If you prepaid a rental property expense, such as insurance or interest on money you borrowed, that covers a period of 12 months or less and the period ends on or before 30 June 2027, you can claim an immediate deduction.

If the expense is $1,000 or more and covers a period that extends beyond 30 June 2027, your deduction may have to be spread over 2 or more years under the prepayment rules.

For more information, see Deductions for prepaid expenses 2026.

Capital works deductions

You may be able to claim a deduction for the construction costs of your property over a 25-year or 40-year period. This is called a capital works deduction. You can claim a deduction if one of the following apply, construction began after:

  • 21 August 1979, the property is used to provide short-term accommodation for travellers and it meets certain other criteria
  • 19 July 1982 and the property isn't used for residential accommodation (for example, a shop)
  • 17 July 1985 and the property is used for residential accommodation.

A deduction may also be available for structural improvements made to parts of the property other than the building if work began after 26 February 1992. Examples include sealed driveways, fences and retaining walls.

The deduction doesn't apply until completion of the construction.

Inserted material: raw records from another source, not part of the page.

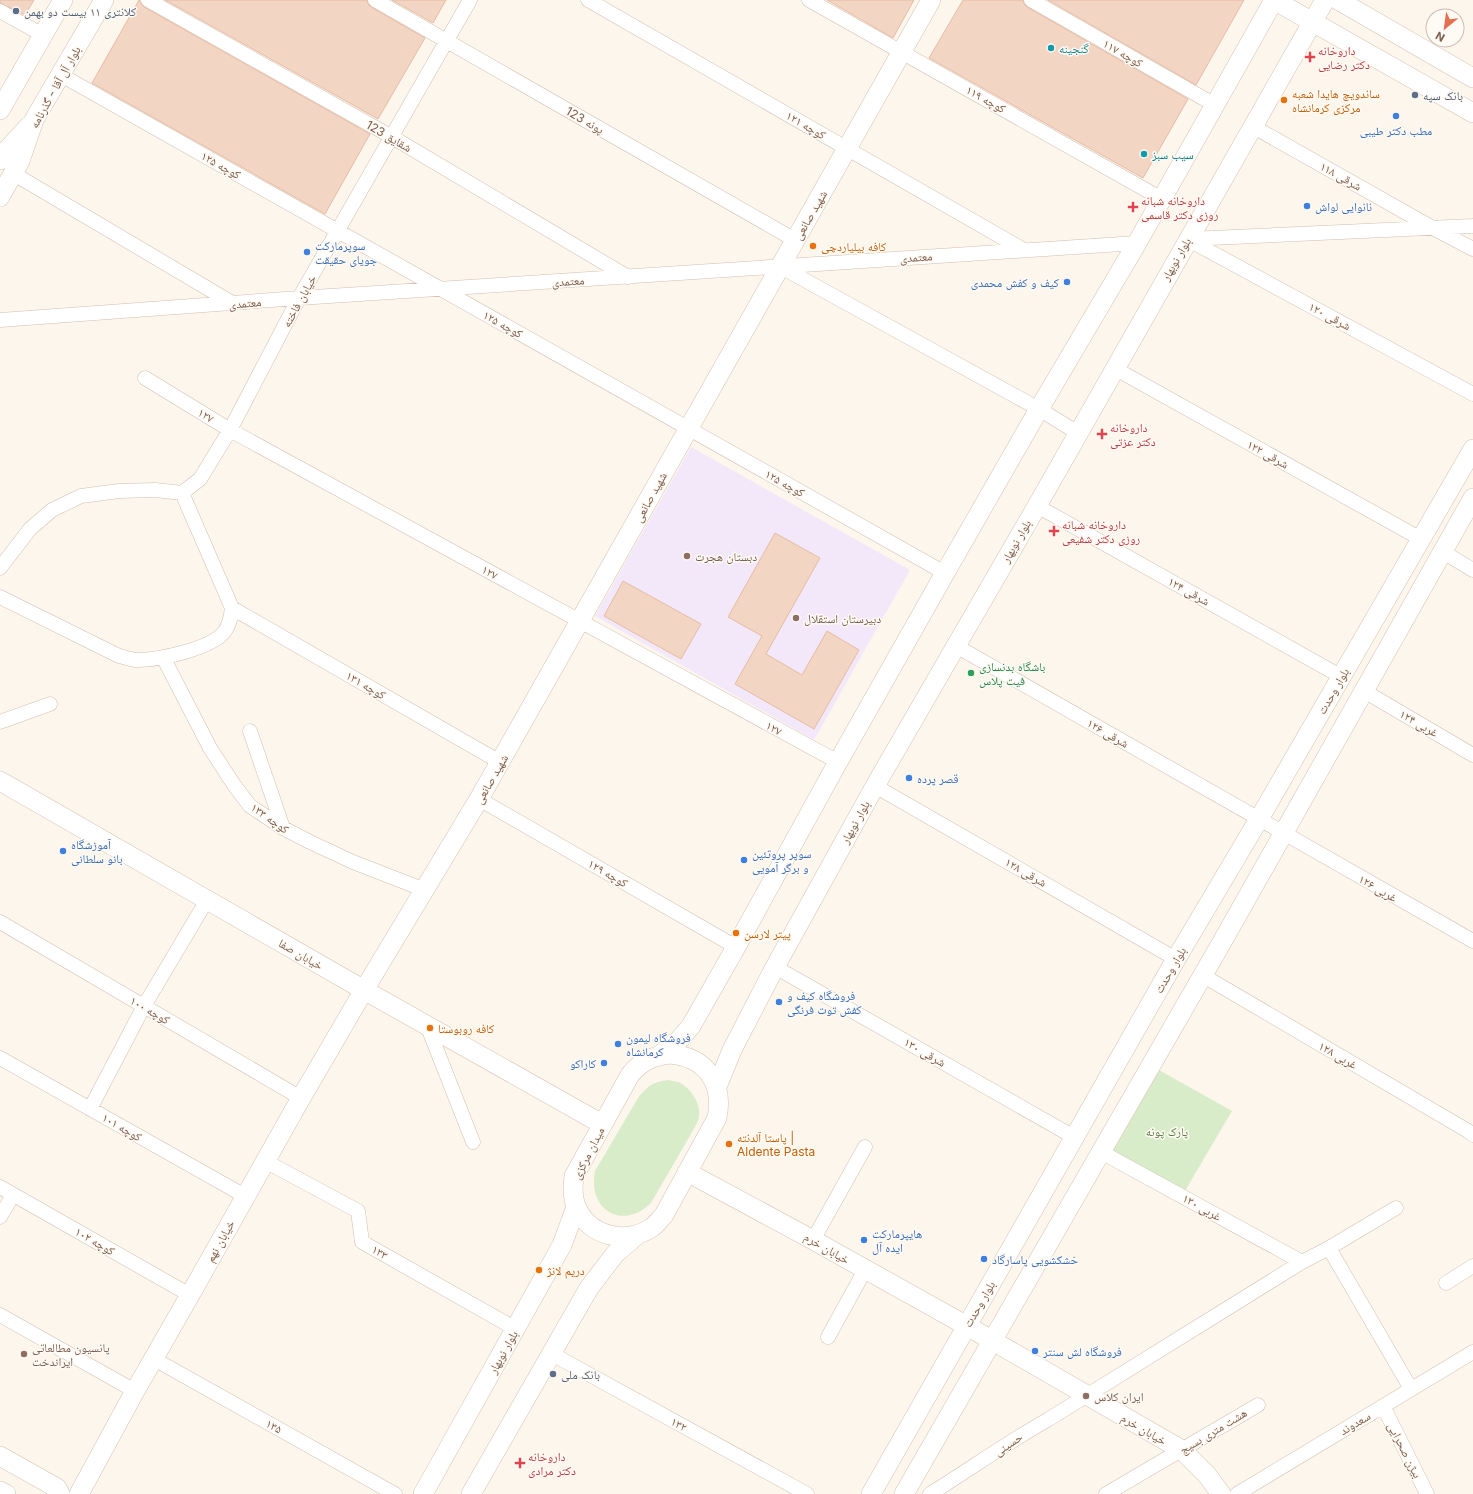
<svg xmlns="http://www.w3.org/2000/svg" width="1473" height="1494" font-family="Inter,'Noto Naskh Arabic',sans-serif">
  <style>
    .education { fill: #f3e8fa }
    .green { fill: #d8ecc9 }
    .building { fill: #f3d5c3; stroke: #e6bba3 }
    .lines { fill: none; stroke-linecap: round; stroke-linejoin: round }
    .street-casing { stroke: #d1beb0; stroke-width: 15 }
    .secondary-casing { stroke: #d6c0b0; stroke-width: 20 }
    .street { stroke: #fff; stroke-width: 14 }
    .secondary { stroke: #fff; stroke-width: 19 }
    .service-dot { fill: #5c6f8a; stroke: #fffaf3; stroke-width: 1.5 }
    .culture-dot { fill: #0f9aa8; stroke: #fffaf3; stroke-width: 1.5 }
    .health-dot { fill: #e0444e; stroke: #fffaf3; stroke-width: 1.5 }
    .food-dot { fill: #e8710a; stroke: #fffaf3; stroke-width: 1.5 }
    .shop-dot { fill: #3f7fe0; stroke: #fffaf3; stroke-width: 1.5 }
    .education-dot { fill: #8d6e63; stroke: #fffaf3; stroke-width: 1.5 }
    .leisure-dot { fill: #2e9e5b; stroke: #fffaf3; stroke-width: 1.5 }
    .labels { text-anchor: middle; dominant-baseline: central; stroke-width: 3; stroke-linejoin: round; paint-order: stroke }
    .service-label { font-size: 12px; fill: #4e5e75; stroke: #fffaf3; text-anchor: start }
    .culture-label { font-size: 12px; fill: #0d838f; stroke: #fffaf3; text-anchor: start }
    .health-label { font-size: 12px; fill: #be3a42; stroke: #fffaf3; text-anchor: start }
    .street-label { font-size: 12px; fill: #7a5c4d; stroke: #fffaf3 }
    .food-label { font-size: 12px; fill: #c56008; stroke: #fffaf3; text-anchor: start }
    .shop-label { font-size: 12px; fill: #366cbe; stroke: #fffaf3; text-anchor: start }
    .education-label { font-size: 12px; fill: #785e54; stroke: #fffaf3; text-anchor: start }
    .leisure-label { font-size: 12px; fill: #27864d; stroke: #fffaf3; text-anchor: start }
    .park-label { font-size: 12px; fill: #537a41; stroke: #fffaf3 }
  </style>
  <rect width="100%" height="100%" fill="#fdf6ec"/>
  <path class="education" d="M691,447L910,570L814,740L595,616Z"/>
  <path class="green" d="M1150,1065L1232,1111L1182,1196L1101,1152Z
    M668,1080C671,1081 675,1081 678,1082C689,1086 701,1103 699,1115C699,1119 697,1123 695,1127L651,1203C623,1231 587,1210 595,1171L638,1098C648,1086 652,1082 668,1080Z"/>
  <path class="building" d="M0,0H34L25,15L0,3Z
    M139,0L144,7L370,134L325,214L92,83Z
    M165,0H367L368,4L371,7L425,38L378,119Z
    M392,0H446L433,23Z
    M827,0H914L893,38Z
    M963,0H1023L1024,4L1027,7L1188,99L1143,178L929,58Z
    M1048,0H1244L1196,85Z
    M775,533L820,558L766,654L802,675L827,631L859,650L814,729L735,684L762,636L728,617Z
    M623,581L701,624L681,659L604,616Z"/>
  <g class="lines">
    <defs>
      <path id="street" d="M148,0L392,137L628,277
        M375,0L795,240
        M588,0L1024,250
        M809,0L1162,199
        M1031,0L1215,105
        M0,11L43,35
        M61,75L945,573
        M1252,126L1433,228L1473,249
        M14,174L234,304
        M1187,239L1473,394
        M1188,239L1473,226
        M781,267L1039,409L1078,433
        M0,320L299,298L1137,243
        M1114,368L1421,539
        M145,378L230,430L838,762
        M182,493L200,479L230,430L299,298L470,0
        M1037,506L1342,677
        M1443,552L1473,570
        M0,568L30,529L52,510L81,496L119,491L155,490L182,493L232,608C231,616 230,624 225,631C212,649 158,660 137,660C132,660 125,657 119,656L0,597
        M232,608L500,762
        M956,646L1473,941
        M163,657L210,748L234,785L250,806L283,828L310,842L353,862L425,890
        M1364,691L1473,755
        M0,722L50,704
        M250,731L283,828
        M875,786L1176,959
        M479,799L736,947
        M0,922L301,1098
        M775,967L1074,1137
        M1202,975L1468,1131L1473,1135
        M427,1025L473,1142
        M0,1058L245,1196
        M90,1109L144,1006L207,900
        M1101,1152L1302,1262
        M265,1161L358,1211L362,1242L516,1329
        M0,1187L190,1295
        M0,1217L13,1195
        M813,1240L865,1147
        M1329,1248L1411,1389
        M1446,1283L1473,1266
        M0,1315L135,1391
        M828,1337L865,1270
        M552,1354L807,1494
        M154,1359L395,1494
        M1383,1406L1427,1494
        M930,1494C970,1469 1008,1442 1049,1419L1302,1262L1329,1248L1396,1208
        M1106,1494L1258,1405
        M1237,1494L1473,1352"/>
      <path id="secondary" d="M1338,0L1473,78
        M0,110L63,0
        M0,160L5,152L29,126
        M0,197L20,161L34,120L104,0
        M0,781L364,990L602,1124
        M670,1054C706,1057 724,1083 717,1118L664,1215C660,1219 656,1225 651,1228C625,1245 588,1236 576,1206C572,1196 573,1186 574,1176L630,1075C641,1061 653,1056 670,1054Z
        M660,1055L679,1040L691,1026L736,947L838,762L945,573L1039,409L1137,243L1274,0L1473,113
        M717,1087L732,1050L775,967L875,786L1037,506L1325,0
        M687,1172L813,1240L967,1326L1182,1450L1207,1475L1221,1494
        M0,1456L57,1488L60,1494
        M0,1491L6,1494
        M79,1494L135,1391L190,1295L301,1098L364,990L479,799L931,0
        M423,1494L562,1245L576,1207
        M471,1494L589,1288L615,1254L636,1236
        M871,1494L1176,959L1259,819L1473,449
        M904,1494L1222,942L1473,498"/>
    </defs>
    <use href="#street" class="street-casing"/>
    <use href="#secondary" class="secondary-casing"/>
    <use href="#street" class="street"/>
    <use href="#secondary" class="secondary"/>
  </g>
  <g class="service-dot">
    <circle cx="16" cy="11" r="4"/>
    <circle cx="1415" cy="95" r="4"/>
    <circle cx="553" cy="1374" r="4"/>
  </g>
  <g class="culture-dot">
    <circle cx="1051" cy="48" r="4"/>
    <circle cx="1144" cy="154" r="4"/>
  </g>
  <g class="health-dot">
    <path d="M1308 51h4v4h4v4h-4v4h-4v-4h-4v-4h4z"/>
    <path d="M1131 201h4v4h4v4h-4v4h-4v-4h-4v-4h4z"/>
    <path d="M1100 428h4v4h4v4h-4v4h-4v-4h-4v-4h4z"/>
    <path d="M1052 525h4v4h4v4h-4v4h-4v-4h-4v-4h4z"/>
    <path d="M518 1457h4v4h4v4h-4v4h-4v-4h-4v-4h4z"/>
  </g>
  <g class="food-dot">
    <circle cx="1284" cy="100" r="4"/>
    <circle cx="813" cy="246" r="4"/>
    <circle cx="736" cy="933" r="4"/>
    <circle cx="430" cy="1028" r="4"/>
    <circle cx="729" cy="1144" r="4"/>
    <circle cx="539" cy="1270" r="4"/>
  </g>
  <g class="shop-dot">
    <circle cx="1396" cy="116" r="4"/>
    <circle cx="1307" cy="206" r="4"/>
    <circle cx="307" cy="252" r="4"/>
    <circle cx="1067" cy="282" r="4"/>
    <circle cx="909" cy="778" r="4"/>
    <circle cx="63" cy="851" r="4"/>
    <circle cx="744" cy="860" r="4"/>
    <circle cx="779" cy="1002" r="4"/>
    <circle cx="618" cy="1044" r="4"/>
    <circle cx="604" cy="1063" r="4"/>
    <circle cx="864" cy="1240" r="4"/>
    <circle cx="984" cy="1259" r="4"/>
    <circle cx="1035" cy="1351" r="4"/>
  </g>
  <g class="education-dot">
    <circle cx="687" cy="556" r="4"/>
    <circle cx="796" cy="618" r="4"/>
    <circle cx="24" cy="1354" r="4"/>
    <circle cx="1086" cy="1396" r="4"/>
  </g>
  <circle class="leisure-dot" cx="971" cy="673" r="4"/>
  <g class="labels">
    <g class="service-label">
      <text x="24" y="11">کلانتری ۱۱ بیست دو بهمن</text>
      <text x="1423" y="95">بانک سپه</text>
      <text x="561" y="1374">بانک ملی</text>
    </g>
    <g class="culture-label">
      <text x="1059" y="48">گنجینه</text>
      <text x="1152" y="154">سیب سبز</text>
    </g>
    <g class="health-label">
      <text x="1318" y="50">داروخانه<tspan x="1318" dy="14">دکتر رضایی</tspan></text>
      <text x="1141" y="200">داروخانه شبانه<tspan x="1141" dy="14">روزی دکتر قاسمی</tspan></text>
      <text x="1110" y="427">داروخانه<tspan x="1110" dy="14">دکتر عزتی</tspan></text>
      <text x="1062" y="524">داروخانه شبانه<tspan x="1062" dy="14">روزی دکتر شفیعی</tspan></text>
      <text x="528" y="1456">داروخانه<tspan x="528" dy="14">دکتر مرادی</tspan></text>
    </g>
    <g class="street-label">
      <text transform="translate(1123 53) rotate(30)">کوچه ۱۱۷</text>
      <text transform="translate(55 87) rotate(-61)">بلوار آل آقا - گذرنامه</text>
      <text transform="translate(986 99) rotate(29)">کوچه ۱۱۹</text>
      <text transform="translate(585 120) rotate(30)">123 پونه</text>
      <text transform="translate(806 125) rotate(30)">کوچه ۱۲۱</text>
      <text transform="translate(389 136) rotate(30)">123 شقایق</text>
      <text transform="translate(221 165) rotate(29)">کوچه ۱۲۵</text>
      <text transform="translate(1341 176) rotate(29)">۱۱۸ شرقی</text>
      <text transform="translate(810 215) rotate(-60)">شهید صانعی</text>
      <text transform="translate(916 257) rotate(-4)">معتمدی</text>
      <text transform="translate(1176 259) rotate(-60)">بلوار نوبهار</text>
      <text transform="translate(568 281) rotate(-4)">معتمدی</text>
      <text transform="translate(299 301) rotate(-61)">خیابان فاخته</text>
      <text transform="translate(245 303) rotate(-5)">معتمدی</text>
      <text transform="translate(1330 316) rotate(28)">۱۲۰ شرقی</text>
      <text transform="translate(503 324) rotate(29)">کوچه ۱۲۵</text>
      <text transform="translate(206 415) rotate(31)">۱۲۷</text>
      <text transform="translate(1268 454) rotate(29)">۱۲۲ شرقی</text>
      <text transform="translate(785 483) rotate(29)">کوچه ۱۲۵</text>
      <text transform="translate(650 497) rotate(-61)">شهید صانعی</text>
      <text transform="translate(1016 541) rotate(-60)">بلوار نوبهار</text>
      <text transform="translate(490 572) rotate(29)">۱۲۷</text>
      <text transform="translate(1189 591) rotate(29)">۱۲۴ شرقی</text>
      <text transform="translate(366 685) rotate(30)">کوچه ۱۳۱</text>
      <text transform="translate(1333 691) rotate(-60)">بلوار وحدت</text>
      <text transform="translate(1419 723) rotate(30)">۱۲۴ غربی</text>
      <text transform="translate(774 728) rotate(29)">۱۲۷</text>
      <text transform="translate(1108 733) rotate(30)">۱۲۶ شرقی</text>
      <text transform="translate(491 779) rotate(-60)">شهید صانعی</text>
      <text transform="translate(270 818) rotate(35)">کوچه ۱۳۳</text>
      <text transform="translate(855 822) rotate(-61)">بلوار نوبهار</text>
      <text transform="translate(1026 872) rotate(30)">۱۲۸ شرقی</text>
      <text transform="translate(608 873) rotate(30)">کوچه ۱۲۹</text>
      <text transform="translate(1378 888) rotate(30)">۱۲۶ غربی</text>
      <text transform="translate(301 954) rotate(30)">خیابان صفا</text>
      <text transform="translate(1170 970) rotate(-60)">بلوار وحدت</text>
      <text transform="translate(150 1010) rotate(30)">کوچه ۱۰۰</text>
      <text transform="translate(925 1052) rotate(30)">۱۳۰ شرقی</text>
      <text transform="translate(1338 1055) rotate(30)">۱۲۸ غربی</text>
      <text transform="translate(122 1127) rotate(30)">کوچه ۱۰۱</text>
      <text transform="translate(588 1153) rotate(-63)">میدان مرکزی</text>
      <text transform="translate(1202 1207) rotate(29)">۱۳۰ غربی</text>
      <text transform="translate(95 1241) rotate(30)">کوچه ۱۰۲</text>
      <text transform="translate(220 1241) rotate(-61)">خیابان نهم</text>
      <text transform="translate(827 1248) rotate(30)">خیابان خرم</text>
      <text transform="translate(380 1252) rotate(30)">۱۳۳</text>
      <text transform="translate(979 1304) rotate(-60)">بلوار وحدت</text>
      <text transform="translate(503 1352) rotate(-61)">بلوار نوبهار</text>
      <text transform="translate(1355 1423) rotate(-31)">سعدوند</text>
      <text transform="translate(679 1424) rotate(29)">۱۳۲</text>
      <text transform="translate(274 1426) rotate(29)">۱۳۵</text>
      <text transform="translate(1144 1429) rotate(30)">خیابان خرم</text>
      <text transform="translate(1213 1431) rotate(-31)">هشت متری بسیج</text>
      <text transform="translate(1008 1444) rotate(-34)">حسینی</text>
      <text transform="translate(1405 1450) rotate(63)">بیژن صحرایی</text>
    </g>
    <g class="food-label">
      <text x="1292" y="93">ساندویچ هایدا شعبه<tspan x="1292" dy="14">مرکزی کرمانشاه</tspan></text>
      <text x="821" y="246">کافه بیلیاردچی</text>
      <text x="744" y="933">پیتر لارسن</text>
      <text x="438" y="1028">کافه روبوستا</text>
      <text x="737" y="1137">پاستا آلدنته |<tspan x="737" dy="14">Aldente Pasta</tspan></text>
      <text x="547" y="1270">دریم لانژ</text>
    </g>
    <g class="shop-label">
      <text x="1396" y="130" text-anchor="middle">مطب دکتر طیبی</text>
      <text x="1315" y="206">نانوایی لواش</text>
      <text x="315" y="245">سوپرمارکت<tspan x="315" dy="14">جویای حقیقت</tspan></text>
      <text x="1059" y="282" text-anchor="end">کیف و کفش محمدی</text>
      <text x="917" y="778">قصر پرده</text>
      <text x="71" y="844">آموزشگاه<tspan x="71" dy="14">بانو سلطانی</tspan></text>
      <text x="752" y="853">سوپر پروتئین<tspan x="752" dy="14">و برگر آمویی</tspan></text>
      <text x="787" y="995">فروشگاه کیف و<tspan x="787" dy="14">کفش توت فرنگی</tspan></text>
      <text x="626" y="1037">فروشگاه لیمون<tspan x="626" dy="14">کرمانشاه</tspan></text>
      <text x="596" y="1063" text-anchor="end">کاراکو</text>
      <text x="872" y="1233">هایپرمارکت<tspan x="872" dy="14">ایده آل</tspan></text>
      <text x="992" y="1259">خشکشویی پاسارگاد</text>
      <text x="1043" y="1351">فروشگاه لش سنتر</text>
    </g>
    <g class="education-label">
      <text x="695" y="556">دبستان هجرت</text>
      <text x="804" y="618">دبیرستان استقلال</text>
      <text x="32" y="1347">پانسیون مطالعاتی<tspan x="32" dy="14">ایراندخت</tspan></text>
      <text x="1094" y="1396">ایران کلاس</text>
    </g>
    <g class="leisure-label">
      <text x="979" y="666">باشگاه بدنسازی<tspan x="979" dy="14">فیت پلاس</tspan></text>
    </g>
    <g class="park-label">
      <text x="1167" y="1131">پارک پونه</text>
    </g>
  </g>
  <g transform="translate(1445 28) rotate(209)"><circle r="19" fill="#fffaf3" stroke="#cabbb1"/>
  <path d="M0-3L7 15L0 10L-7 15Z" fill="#e76f51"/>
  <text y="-6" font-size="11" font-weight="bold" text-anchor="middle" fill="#7a5c4d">N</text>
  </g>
</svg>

The deduction is at the rate of 2.5% or 4% (adjusted for part-year claims) depending on the date the capital works began or whether it is an eligible build to rent development.

Rental properties guide 2026 will help you determine whether you qualify, and the appropriate rate.

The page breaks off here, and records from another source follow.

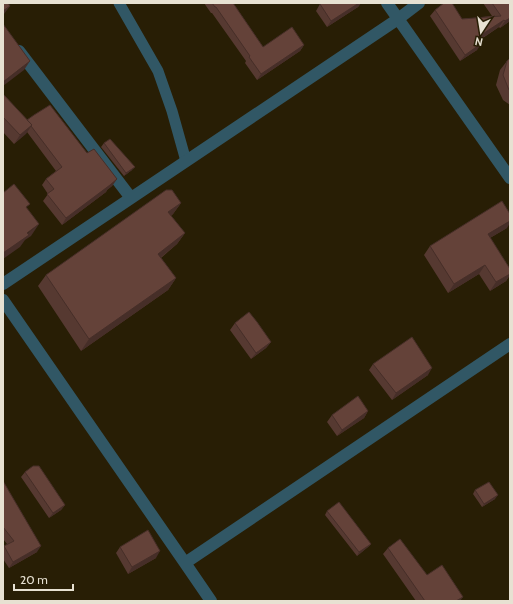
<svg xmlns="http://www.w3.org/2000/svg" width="513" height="604" font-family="Cabin,sans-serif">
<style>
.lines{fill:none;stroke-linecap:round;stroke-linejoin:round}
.lane{stroke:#315765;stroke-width:11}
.street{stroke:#315765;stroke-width:12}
.wall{fill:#563931}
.shaded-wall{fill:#462e28}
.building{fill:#644239;stroke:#462e28}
</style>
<rect width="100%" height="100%" fill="#281e05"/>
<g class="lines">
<path class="lane" d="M119,3l39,68 14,40 14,50"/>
<path class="street" d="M387,3l123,175
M19,51l112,147
M3,284l395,-265 21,-16
M3,300l182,263 26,38
M185,563l325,-219"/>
</g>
<path class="wall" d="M204,3h29l30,44 41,-2 -4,6 -43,29 -12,-17 1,-2 -34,-48h-1z
M322,3h39l-3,4 -31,20 -11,-16 4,-7z
M483,3h27v18l-10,7 -1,-1 -19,13 -3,10 -17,11 -30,-45 5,-6 27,9 30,-3z
M510,58v47l-7,-5 -7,-15 4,-15 7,-9z
M3,94l24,26 60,33 30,26 -5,7 -5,4 -1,2 -44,33 -19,-24 5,-7 -6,-9 4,-6 10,-8 -29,-39 -13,12 -11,-12z
M104,143l28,27 -8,6 -23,-29z
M181,203l-8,11 -2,2 14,17 -8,11 -16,14 15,20 -8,12 -87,61 -43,-65 8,-11z
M507,228l-17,10 20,31v6l-4,6 -16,10 -11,-17 -31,19 -24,-38 6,-9z
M235,323l36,19 -5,6 -15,11 -21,-29z
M373,364l55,11 -36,25 -23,-30z
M368,411l-4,7 -27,18 -10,-14 5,-7z
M25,472l40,33 -4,5 -12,8 -28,-41z
M3,481l34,71 -28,16 -6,-9v-11l4,-4 -4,-5z
M475,490l20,9 -13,8 -9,-13z
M327,511l44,33 -3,3 -11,9 -32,-41z
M120,547l36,11 -28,16 -12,-21z
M388,548l72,53h-44l-33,-47z"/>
<path class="shaded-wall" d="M359,3h2l-3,4 -31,20 4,-6z
M10,6l-6,8 -1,1v-4z
M510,18v3l-10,7 5,-7z
M504,20l-5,7 -26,17 5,-7z
M482,43l-5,7 -17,11 5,-6z
M304,45l-4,6 -43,29 4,-6z
M30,61l-6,9 -21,16v-4z
M32,125l-6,9 -12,10 6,-9z
M135,167l-3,3 -8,6 2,-3z
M117,179l-5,7 -5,4 -1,2 -44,33 4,-7z
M181,203l-8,11 -13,9 8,-11z
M510,221v2l-3,5 -26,15 7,-9z
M39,224l-8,12 -6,4 -5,7 -17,12v-6z
M185,233l-8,11 -27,22 8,-12z
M485,265l-6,9 -31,19 6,-9z
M510,274v1l-4,6 -16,10 6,-9z
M176,278l-8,12 -87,61 8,-12z
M271,342l-5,6 -15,11 5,-6z
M432,368l-4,7 -36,25 4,-7z
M368,411l-4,7 -27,18 5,-6z
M498,495l-3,4 -13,8 2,-3z
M65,505l-4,5 -12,8 4,-5z
M371,544l-3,3 -11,9 2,-4z
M41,546l-4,6 -28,16 4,-6z
M160,551l-4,7 -28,16 4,-7z
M463,597l-3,4h-4z"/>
<path class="building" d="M3,3h5l2,3 -7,5z
M212,3h21l30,44 29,-20 12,18 -43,29 -12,-17 1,-1 -34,-49h-1z
M322,3h37l-28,18 -11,-17z
M444,3h8l10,16 39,-3 -9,-13h18v15l-5,3 -1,-1 -26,17 4,6 -17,12 -30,-45z
M3,24l27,37 -27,21z
M510,58v33l-1,-1 -6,-15 4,-14z
M3,94l29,31 -12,10 -17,-18z
M50,105l37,48 7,-4 23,30 -7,6 -44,33 -19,-24 7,-5 -8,-10 16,-12 -31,-41 1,-1 -5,-5 7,-5z
M110,139l25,28 -9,6 -22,-30z
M14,184l16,20 -4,3 13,17 -12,9 2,2 -26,18v-60z
M166,190h6l9,13 -13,9 17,21 -27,21 18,24 -87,61 -43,-64z
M502,201l8,13v7l-22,13 22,35v5l-14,8 -11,-17 -31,19 -24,-38z
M249,312l8,10 14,20 -15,11 -21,-30z
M412,337l20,31 -36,25 -23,-29z
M358,396l10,15 -26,19 -10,-15z
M33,466h6l26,39 -12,8 -28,-41z
M3,481l38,65 -28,16 -9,-16 10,-5 -11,-14z
M489,482l9,13 -14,9 -9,-14z
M339,502l32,42 -12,8 -32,-41z
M148,530l12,21 -28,16 -12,-20z
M400,539l27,36 15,-10 21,32 -7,4h-31l-37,-53z"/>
<rect width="513" height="604" fill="none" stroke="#e7e1d2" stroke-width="8"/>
<g transform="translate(481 32) rotate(192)" stroke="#281e05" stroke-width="3" paint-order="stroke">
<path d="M0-3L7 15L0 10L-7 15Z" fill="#e7e1d2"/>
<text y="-6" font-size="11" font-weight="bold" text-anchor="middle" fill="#e7e1d2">N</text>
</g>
<path d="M14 584v6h59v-6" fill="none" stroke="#e7e1d2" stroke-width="2"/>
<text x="20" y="584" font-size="12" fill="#e7e1d2" stroke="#281e05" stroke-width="3" paint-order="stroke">20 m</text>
</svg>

Rental deductions for vacant land

From 1 July 2019, you can't claim rental deductions for the cost of holding vacant land, even if you're building or intend to build a rental property.

If your rental property is destroyed by a natural disaster or circumstances beyond your control, you can still claim deductions for the cost of holding the land for 3 years from the time the property is destroyed. You may apply to the Commissioner for an extension to the 3-year limit.

Thin capitalisation

The thin capitalisation rules might apply to disallow a deduction for a portion of your debt deductions if both of the following apply:

  • your debt deductions, such as interest (combined with those of your associate entities), for 2025–26 were more than $2 million
  • you were either
    • a foreign resident
    • an Australian resident and you (or any associate entities) have certain overseas interests.

What you need to answer this question

You must have the correct records for the claims that you make. You'll need details of:

  • all rental income you earned
  • interest you were charged on money you borrowed for the rental property
  • other expenses relating to your rental property
  • the period your property was genuinely available for rent (if applicable)
  • any expenditure on capital works to your rental property.

If you have redrawn funds or increased your rental property loan for personal use, you can claim interest only on the part of the loan related to the rental property.

Completing your supplementary tax return

To complete this question, follow the steps.

Step 1

Write your share of the total amount of gross rent at question 21 – label P in your supplementary tax return. Don't show cents.

Step 2

Write your share of the interest expenses that you can claim as a deduction at question 21 – label Q. Don't show cents.

Step 3

Write your share of the capital works deductions that you can claim as a deduction at question 21 – label F. Don't show cents.

Step 4

Write your share of the other rental expenses that you can claim as a deduction (except any low-value pool deduction) at question 21 – label U. Don't show cents.

Step 5

Add up the amounts at question 21 – labels Q, F and U. Subtract the total from the amount at question 21 – label P. This is your net rent. Write this amount at question 21Net rent. Don't show cents.

Step 6

If your expenses are greater than your gross rent, you have made a rental loss. Print L in the Loss box at Net rent.

Check before moving to the next question

Check that you:

  • shown in your tax return your gross rent, interest deductions, capital works deductions, other rental deductions and net rent
  • shown only rental income and expenses from properties in Australia
  • printed L in the Loss box if your expenses are greater than your gross rent
  • have kept information to support your claims.